Enkele overwegingen over taxaties bij (beëindiging) van pacht.
Pachtkamer Hof Arnhem 19-09/06 AZ1515. De voorwaarde van schriftelijke toestemming verpachter voor de investeringen kan onder omstandigheden door de verpachter niet ingeroepen worden als de verpachter bij de pachter het vertrouwen opgewekt heeft dat hij een bepaalde investering onder de vergoedingsregeling van artikel 31 Pw wil(de) begrijpen.
Sinds 1 september 2007 is de taxatie van pachtersinvesteringen geregeld in artikel 7:350 BW.
De door verpachter aan pachter te betalen vergoeding kan niet overtreffen het bedrag waarmee het verpachte door de investeringen in waarde gestegen is. Daarnaast wordt de vergoeding lager gesteld naarmate de pachter van zijn investeringen heeft kunnen genieten. Bij dat laatste “afschrijvingssysteem” is relevant dat de het investeringsbedrag van de pachter de bovengrens van de vergoeding ex 7:350 BW vormt. Dat investeringsbedrag dient de taxateur zo nodig door schatting te bepalen en eventuele door de pachter dienaangaande genoten subsidies dienen niet op het investeringsbedrag in mindering gebracht te worden.
Zie Hof Arnhem 14-09/10 (LJN:BO0401) inzake Dings/Het Kruis BV: toestemming verpachter is achteraf gegeven + voor investeringen in 1981, 1988 en 1992 is de waarde van de verbeteringen niet meer dan EUR 6.500, zijnde het door verpachter aangeboden bedrag.
Bindend advies: De deskundigen oordelen dat de glasopstanden in technisch en bedrijfseconomisch opzicht verouderd zijn en als zodanig ook niet meer gebouwd worden. De aanwezige bouw kan niet meer exact worden vervangen, zodat de vervangingswaarde daarvan ook niet kan worden bepaald. De deskundigen hebben vervolgens – uitgaande van de bestaande vorm, bouwwijze en uitrusting van de kassen – gekeken naar kassen die thans kunnen worden gebouwd en wat van die kassen de vervangingswaarde is. Vervolgens wordt een percentage van de vervangingswaarde genomen, waarbij onder meer rekening wordt gehouden met de afschrijvingsperiode, om tot de gebruikswaarde van de kassen op het verpachte te komen.
Gerechtshof Arnhem-Leeuwarden inzake gemeente Amsterdam (ECLI:NL:GHARL:2015:5808): laat bindend advies in stand; geen reden het te vernietigen (art. 7:904 BW).
Taxatie voorkeursrecht van koop pachter ex art. 7:379 BW: de door de pachter gedane investeringen geheel wegdenken (dus niet –gedeeltelijk– meetaxeren, maar uitgaan van de situatie zoals verpachter die ter beschikking gesteld heeft). Dus geen analogie met melioratierecht, waar het genot dat de pachter van zijn investeringen heeft gehad, wordt verrekenend.
Centrale Grondkamer 25-06/15 (nr. GP 11.733).
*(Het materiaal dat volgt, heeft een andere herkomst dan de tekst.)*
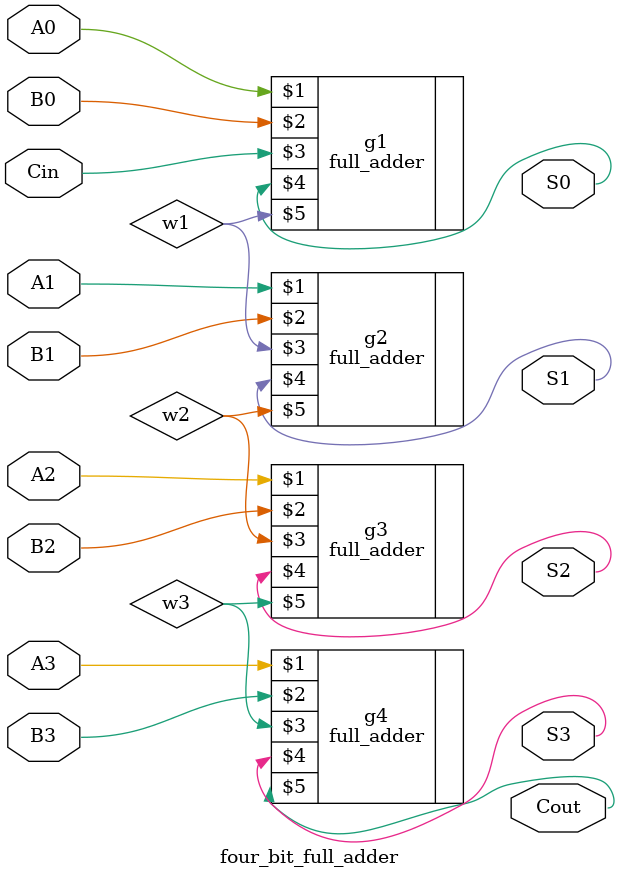
<source format=v>
`timescale 1ns / 1ps
module four_bit_full_adder(
    input A0,
    input A1,
    input A2,
    input A3,
    input B0,
    input B1,
    input B2,
    input B3,
    input Cin,
    output Cout,
    output S0,
    output S1,
    output S2,
    output S3
    );

wire w1,w2,w3;

full_adder g1(A0,B0,Cin,S0,w1);
full_adder g2(A1,B1,w1,S1,w2);
full_adder g3(A2,B2,w2,S2,w3);
full_adder g4(A3,B3,w3,S3,Cout);

endmodule

</source>
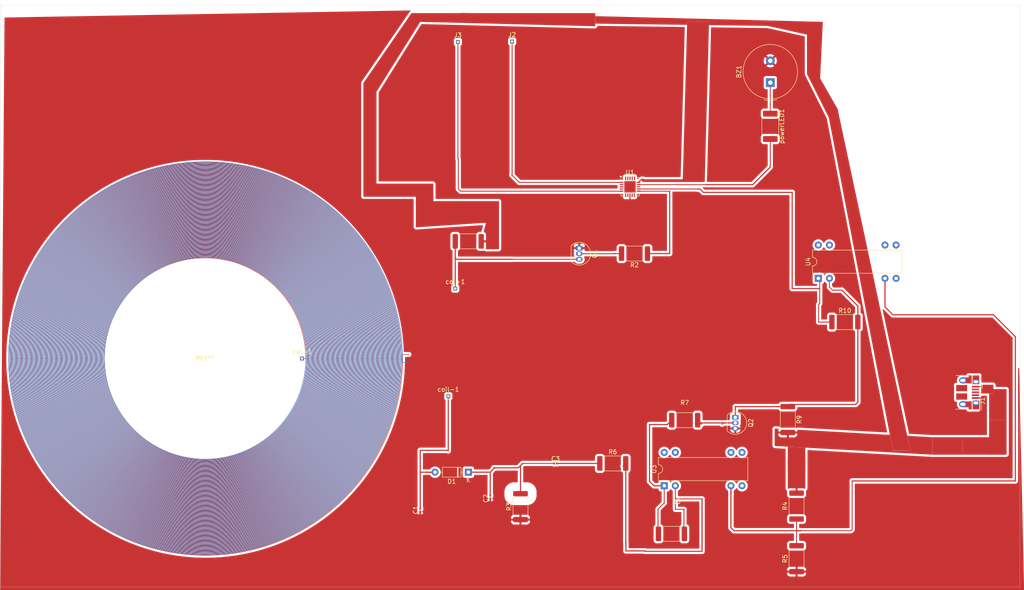
<source format=kicad_pcb>
(kicad_pcb
	(version 20240108)
	(generator "pcbnew")
	(generator_version "8.0")
	(general
		(thickness 1.6)
		(legacy_teardrops no)
	)
	(paper "A4")
	(layers
		(0 "F.Cu" signal)
		(31 "B.Cu" signal)
		(32 "B.Adhes" user "B.Adhesive")
		(33 "F.Adhes" user "F.Adhesive")
		(34 "B.Paste" user)
		(35 "F.Paste" user)
		(36 "B.SilkS" user "B.Silkscreen")
		(37 "F.SilkS" user "F.Silkscreen")
		(38 "B.Mask" user)
		(39 "F.Mask" user)
		(40 "Dwgs.User" user "User.Drawings")
		(41 "Cmts.User" user "User.Comments")
		(42 "Eco1.User" user "User.Eco1")
		(43 "Eco2.User" user "User.Eco2")
		(44 "Edge.Cuts" user)
		(45 "Margin" user)
		(46 "B.CrtYd" user "B.Courtyard")
		(47 "F.CrtYd" user "F.Courtyard")
		(48 "B.Fab" user)
		(49 "F.Fab" user)
		(50 "User.1" user)
		(51 "User.2" user)
		(52 "User.3" user)
		(53 "User.4" user)
		(54 "User.5" user)
		(55 "User.6" user)
		(56 "User.7" user)
		(57 "User.8" user)
		(58 "User.9" user)
	)
	(setup
		(pad_to_mask_clearance 0)
		(allow_soldermask_bridges_in_footprints no)
		(pcbplotparams
			(layerselection 0x00010fc_ffffffff)
			(plot_on_all_layers_selection 0x0000000_00000000)
			(disableapertmacros no)
			(usegerberextensions no)
			(usegerberattributes yes)
			(usegerberadvancedattributes yes)
			(creategerberjobfile yes)
			(dashed_line_dash_ratio 12.000000)
			(dashed_line_gap_ratio 3.000000)
			(svgprecision 4)
			(plotframeref no)
			(viasonmask no)
			(mode 1)
			(useauxorigin no)
			(hpglpennumber 1)
			(hpglpenspeed 20)
			(hpglpendiameter 15.000000)
			(pdf_front_fp_property_popups yes)
			(pdf_back_fp_property_popups yes)
			(dxfpolygonmode yes)
			(dxfimperialunits yes)
			(dxfusepcbnewfont yes)
			(psnegative no)
			(psa4output no)
			(plotreference yes)
			(plotvalue yes)
			(plotfptext yes)
			(plotinvisibletext no)
			(sketchpadsonfab no)
			(subtractmaskfromsilk no)
			(outputformat 1)
			(mirror no)
			(drillshape 1)
			(scaleselection 1)
			(outputdirectory "")
		)
	)
	(net 0 "")
	(net 1 "GND")
	(net 2 "Net-(BZ1-+)")
	(net 3 "Net-(D1-K)")
	(net 4 "Net-(C3-Pad2)")
	(net 5 "Net-(U1-PB2)")
	(net 6 "Net-(Q1-G)")
	(net 7 "Net-(J2-Pin_1)")
	(net 8 "Net-(Q2-B)")
	(net 9 "Net-(U1-PB0)")
	(net 10 "/+v1")
	(net 11 "/-v1")
	(net 12 "/out1")
	(net 13 "/out2")
	(net 14 "unconnected-(U1-NC-Pad13)")
	(net 15 "unconnected-(U1-NC-Pad18)")
	(net 16 "unconnected-(U1-NC-Pad10)")
	(net 17 "unconnected-(U1-NC-Pad7)")
	(net 18 "unconnected-(U1-NC-Pad19)")
	(net 19 "unconnected-(U1-NC-Pad4)")
	(net 20 "unconnected-(U1-NC-Pad16)")
	(net 21 "unconnected-(U1-NC-Pad17)")
	(net 22 "unconnected-(U1-PB3-Pad2)")
	(net 23 "unconnected-(U1-NC-Pad9)")
	(net 24 "unconnected-(U1-NC-Pad6)")
	(net 25 "/SERIAL DATA OUT(TTL)")
	(net 26 "unconnected-(U1-NC-Pad20)")
	(net 27 "unconnected-(U1-NC-Pad3)")
	(net 28 "unconnected-(J1-Shield-Pad6)")
	(net 29 "unconnected-(J1-D--Pad2)")
	(net 30 "/5V")
	(net 31 "unconnected-(J1-ID-Pad4)")
	(net 32 "unconnected-(J1-D+-Pad3)")
	(net 33 "Net-(D1-A)")
	(net 34 "Net-(Q2-C)")
	(footprint "Diode_THT:D_DO-35_SOD27_P7.62mm_Horizontal" (layer "F.Cu") (at 143 137.6 180))
	(footprint "Capacitor_SMD:C_0201_0603Metric" (layer "F.Cu") (at 162.91 135.6))
	(footprint "Connector_PinHeader_1.00mm:PinHeader_1x01_P1.00mm_Vertical" (layer "F.Cu") (at 140 95.6))
	(footprint "COIL_GENERATOR" (layer "F.Cu") (at 82.825 111.6))
	(footprint "Buzzer_Beeper:Buzzer_TDK_PS1240P02BT_D12.2mm_H6.5mm" (layer "F.Cu") (at 212 48.5 90))
	(footprint "Resistor_SMD:R_2512_6332Metric" (layer "F.Cu") (at 192.4375 125.7 180))
	(footprint "Package_DIP:DIP-8-16_W7.62mm" (layer "F.Cu") (at 187.76 140.7 90))
	(footprint "Connector_PinHeader_1.00mm:PinHeader_1x01_P1.00mm_Vertical" (layer "F.Cu") (at 140.6 39.2))
	(footprint "Resistor_SMD:R_2512_6332Metric" (layer "F.Cu") (at 154.91 145.4825 90))
	(footprint "Connector_USB:USB_Micro-B_Amphenol_10103594-0001LF_Horizontal" (layer "F.Cu") (at 257.115 119.355 -90))
	(footprint "Resistor_SMD:R_2512_6332Metric" (layer "F.Cu") (at 180.9625 87.6 180))
	(footprint "Package_TO_SOT_THT:TO-92_Inline" (layer "F.Cu") (at 204 125.06 -90))
	(footprint "Capacitor_SMD:C_0201_0603Metric" (layer "F.Cu") (at 132 146.255 90))
	(footprint "Connector_PinHeader_1.00mm:PinHeader_1x01_P1.00mm_Vertical" (layer "F.Cu") (at 153 39.1))
	(footprint "Capacitor_SMD:C_0201_0603Metric" (layer "F.Cu") (at 148 143.255 90))
	(footprint "Resistor_SMD:R_2512_6332Metric" (layer "F.Cu") (at 142.9625 84.8))
	(footprint "LED_SMD:LED_2512_6332Metric" (layer "F.Cu") (at 212 58.5 -90))
	(footprint "Resistor_SMD:R_2512_6332Metric" (layer "F.Cu") (at 218 145.35 90))
	(footprint "Resistor_SMD:R_2512_6332Metric" (layer "F.Cu") (at 189.4 151.7 180))
	(footprint "Package_TO_SOT_THT:TO-92_Inline" (layer "F.Cu") (at 168.336348 86.36 -90))
	(footprint "Resistor_SMD:R_2512_6332Metric" (layer "F.Cu") (at 176 135.6))
	(footprint "Package_DIP:DIP-8-16_W7.62mm" (layer "F.Cu") (at 222.97 93.265 90))
	(footprint "Package_DFN_QFN:QFN-20-1EP_4x4mm_P0.5mm_EP2.6x2.6mm" (layer "F.Cu") (at 179.9375 72.325))
	(footprint "Resistor_SMD:R_2512_6332Metric" (layer "F.Cu") (at 216 125.5625 -90))
	(footprint "Resistor_SMD:R_2512_6332Metric" (layer "F.Cu") (at 218 157.3875 90))
	(footprint "Connector_PinHeader_1.00mm:PinHeader_1x01_P1.00mm_Vertical"
		(layer "F.Cu")
		(uuid "df9d303d-7e29-4a94-bdb7-6e9d740c872e")
		(at 105 111.6)
		(descr "Through hole straight pin header, 1x01, 1.00mm pitch, single row")
		(tags "Through hole pin header THT 1x01 1.00mm single row")
		(property "Reference" "col+1"
			(at 0 -1.56 0)
			(layer "F.SilkS")
			(uuid "85073e11-1433-433e-8a07-76c3c41ea18a")
			(effects
				(font
					(size 1 1)
					(thickness 0.15)
				)
		
... [184152 chars truncated]
</source>
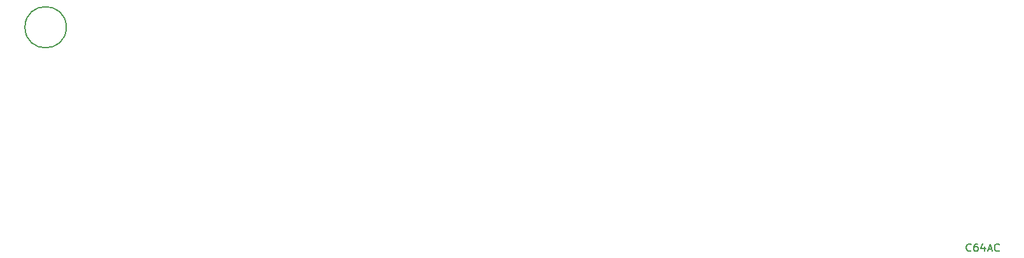
<source format=gbr>
G04 #@! TF.FileFunction,Other,Comment*
%FSLAX46Y46*%
G04 Gerber Fmt 4.6, Leading zero omitted, Abs format (unit mm)*
G04 Created by KiCad (PCBNEW 4.0.4+e1-6308~48~ubuntu15.10.1-stable) date Fri Nov 17 08:43:39 2017*
%MOMM*%
%LPD*%
G01*
G04 APERTURE LIST*
%ADD10C,0.150000*%
G04 APERTURE END LIST*
D10*
X94037600Y-117449600D02*
G75*
G03X94037600Y-117449600I-2750000J0D01*
G01*
X214478572Y-147277143D02*
X214430953Y-147324762D01*
X214288096Y-147372381D01*
X214192858Y-147372381D01*
X214050000Y-147324762D01*
X213954762Y-147229524D01*
X213907143Y-147134286D01*
X213859524Y-146943810D01*
X213859524Y-146800952D01*
X213907143Y-146610476D01*
X213954762Y-146515238D01*
X214050000Y-146420000D01*
X214192858Y-146372381D01*
X214288096Y-146372381D01*
X214430953Y-146420000D01*
X214478572Y-146467619D01*
X215335715Y-146372381D02*
X215145238Y-146372381D01*
X215050000Y-146420000D01*
X215002381Y-146467619D01*
X214907143Y-146610476D01*
X214859524Y-146800952D01*
X214859524Y-147181905D01*
X214907143Y-147277143D01*
X214954762Y-147324762D01*
X215050000Y-147372381D01*
X215240477Y-147372381D01*
X215335715Y-147324762D01*
X215383334Y-147277143D01*
X215430953Y-147181905D01*
X215430953Y-146943810D01*
X215383334Y-146848571D01*
X215335715Y-146800952D01*
X215240477Y-146753333D01*
X215050000Y-146753333D01*
X214954762Y-146800952D01*
X214907143Y-146848571D01*
X214859524Y-146943810D01*
X216288096Y-146705714D02*
X216288096Y-147372381D01*
X216050000Y-146324762D02*
X215811905Y-147039048D01*
X216430953Y-147039048D01*
X216764286Y-147086667D02*
X217240477Y-147086667D01*
X216669048Y-147372381D02*
X217002381Y-146372381D01*
X217335715Y-147372381D01*
X218240477Y-147277143D02*
X218192858Y-147324762D01*
X218050001Y-147372381D01*
X217954763Y-147372381D01*
X217811905Y-147324762D01*
X217716667Y-147229524D01*
X217669048Y-147134286D01*
X217621429Y-146943810D01*
X217621429Y-146800952D01*
X217669048Y-146610476D01*
X217716667Y-146515238D01*
X217811905Y-146420000D01*
X217954763Y-146372381D01*
X218050001Y-146372381D01*
X218192858Y-146420000D01*
X218240477Y-146467619D01*
M02*

</source>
Artikel 7:379 BW: te taxeren is de werkelijke waarde en niet de denkbeeldige waarde welke het verpachte uitsluitend heeft voor de persoon van de pachter. Fiscale waarderingen zijn in dit kader niet zonder meer relevant, net zomin als biedingen van beleggers, aldus de Centrale Grondkamer (20-01-2004). Zie echter de “veilige belegger” van art. 7: 380 lid 1 onder e BW. In het blad De Landeigenaar juni 2015 staat een overzicht van: Prijsontwikkeling van verpachte landbouwgronden.
N.B. grondgebruikersverklaring is pacht: Hof Arnhem 27-01/09 inz. Schiphorst/Bruggink (LJN: BH3138).
“Boete” als wil tot bestemmingswijziging niet werkelijk aanwezig was: art. 7:373 lid 3 BW (Pk Hof Arnhem 15-02/11 inzake Kallerput/Wanders, LJN: BP6612).
Bij ontbinding wettelijk recht op schadevergoeding art. 7:377 lid 3. Dit is niet bepaald bij opzegging, maar wel bepleitbaar op basis van redelijkheid en billijkheid (zie art. 48 Pachtwet-oud).